Saturday, February 21, 2015

Ted: My Childhood Buddy

Ted was my favorite stuffed animal. He was small - just a beanie baby in fact. He was a dog - er, perhaps 'puppy' is a better term. He was a puppy with brown all across his top and white fur across his underbelly and his legs. His ears were short and pointy and when you pressed them down into his head, it made him look like he was sad. His best friend was named "Fred" - another beanie baby puppy I had - and Fred's beanies were always coming out of a hole in his foot. So, Fred was a cripple and Ted would take care of him. Ted was nice to all the stuffed animals and he protected all of them from the evil, grey rat/mouse that used to wrap it's tail around Ted's throat and drag him around. He always escaped and saved the day. Naturally. Ted's favorite trick to do was when I'd hold him by the head and throw him high in the air and he'd just spin and spin so fast and then I'd catch him before he hit the ground. It looked so cool to me. All my friends loved Ted too.

I don't remember when I first got Ted. It as if I've always had him. I do remember walking through a store and seeing a soft, fresh version of him sitting on a shelf. I begged my mom to buy him for me. I went through many Teds. Somehow, I always seemed to lose mine. That's what happens when a kid carries a stuffed animal around with them everywhere. I don't remember what happened to the original. Indeed, I don't even remembering losing it. I don't remember losing any of them. I just remember I went through quite a few of them. I only know this because I have lots of random memories of Ted's fur being so soft - then I'd dunk him in a bucket of water or run through the sprinklers with him and his fur would become flat and smoothed down forever. It seems strange to me to think that Ted was ever soft and fuzzy. He's always had a rough exterior to me. When I think of him, I don't see the plush version I saw in the store, I only remember the weathered little puppy who would fly in the sky with me.

Ted was my buddy through thick and thin. There was one time that I couldn't find him and I was desperately searching everywhere for him. In the end, I found him in the freezer. His head was frozen in a glass of water and his legs were splayed out and coated in ice above him. My sister, Angie, had put him in there out of revenge for something bratty I'd done. I probably deserved it, but that moment was very traumatizing for me. I thought Ted was ruined forever - like I had lost my best friend. But of course, I hadn't really. We got him out of the freezer and he was fine. Another time - well, many other times - I can remember taking him to school with me. It was first grade, and I was close friends with two boys. One was J.T, the other, Jeffrey. JT and I were "funny buddies". At recess, Jeff would follow us around and we'd do silly things that would make him laugh. Sometimes I'd bring Ted to school and we'd play with him too. I remember showing Jeff Ted's favorite trick would always make him laugh so hard. I think Ted was the only stuffed animal I brought to school with me. He was also the only stuffed animal I ever shared with my friend, "Aubrey". In a way, that is. She knew how much I loved Ted, and one day, she found one of him at the store too and bought one. I don't remember what she named hers, but we used to have play-dates with our two Ted puppies and it was so fun. My Ted was the best, of course. You could always tell them apart, because Aubrey's still had fuzzy fur.

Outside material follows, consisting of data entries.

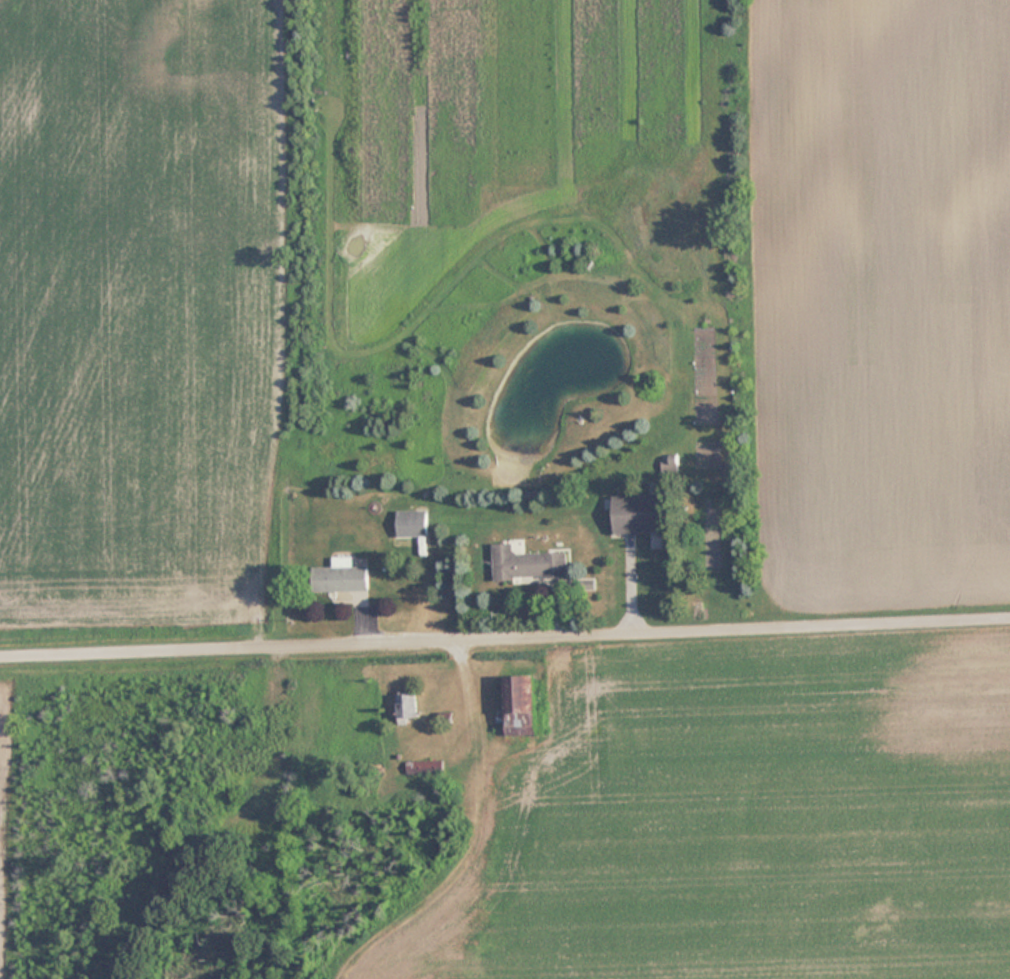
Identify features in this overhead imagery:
building: (639, 513)
building: (413, 522)
building: (529, 563)
building: (342, 575)
road: (505, 628)
building: (521, 704)
building: (408, 706)
building: (425, 766)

Looking back, I think Ted has been the only friend I've had who has stuck with me through all my life. It sounds so silly to say, but you know how attached kids can be to their stuffed animals. Now, I think of Ted, and all I have are the happy memories. True, there are the scary one's like when I found him in the freezer, but I can never remember being without him. I know I lost him a number of times and I know my parents' always bought me a new one, but I don't remember losing him. I don't remember the time in between Teds. I only remember having him. He was my constant buddy; the one that never left.

Now, he sits on top of my dresser, along with many of my other stuffed animals that I couldn't bear to put in storage. He sits beside Fred, so he can always keep an eye on him. I couldn't separate those two if I wanted to. Though I'm now an adult, Ted is a remnant of my childhood that remains with me. He's still here. Though I don't play with him like I used to, what he does for me hasn't changed. He's a symbol of happy memories and better days. He reminds me of innocence and laughter. When I feel really low, I look at him and think that I have a friend that has never left me behind.

That's why I kept him, I think. It wasn't just that I couldn't bear to throw away such a precious childhood toy, it was that I couldn't bear to lose everything else. Maybe it's silly that an inanimate object can mean so much, but that's okay. How empty would life be without a little silly? I'm really lucky to have had a little friend like Ted growing up. Not only did he bring me hours of joy then, but he reminds me of the joy now. Those memories, in times when I can listen, remind me that things will get better. They give me hope. Through everything I've lost while becoming an adult, I still have Ted. I'm lucky that not all of my childhood was left behind. If it was, well, who knows what I'd be?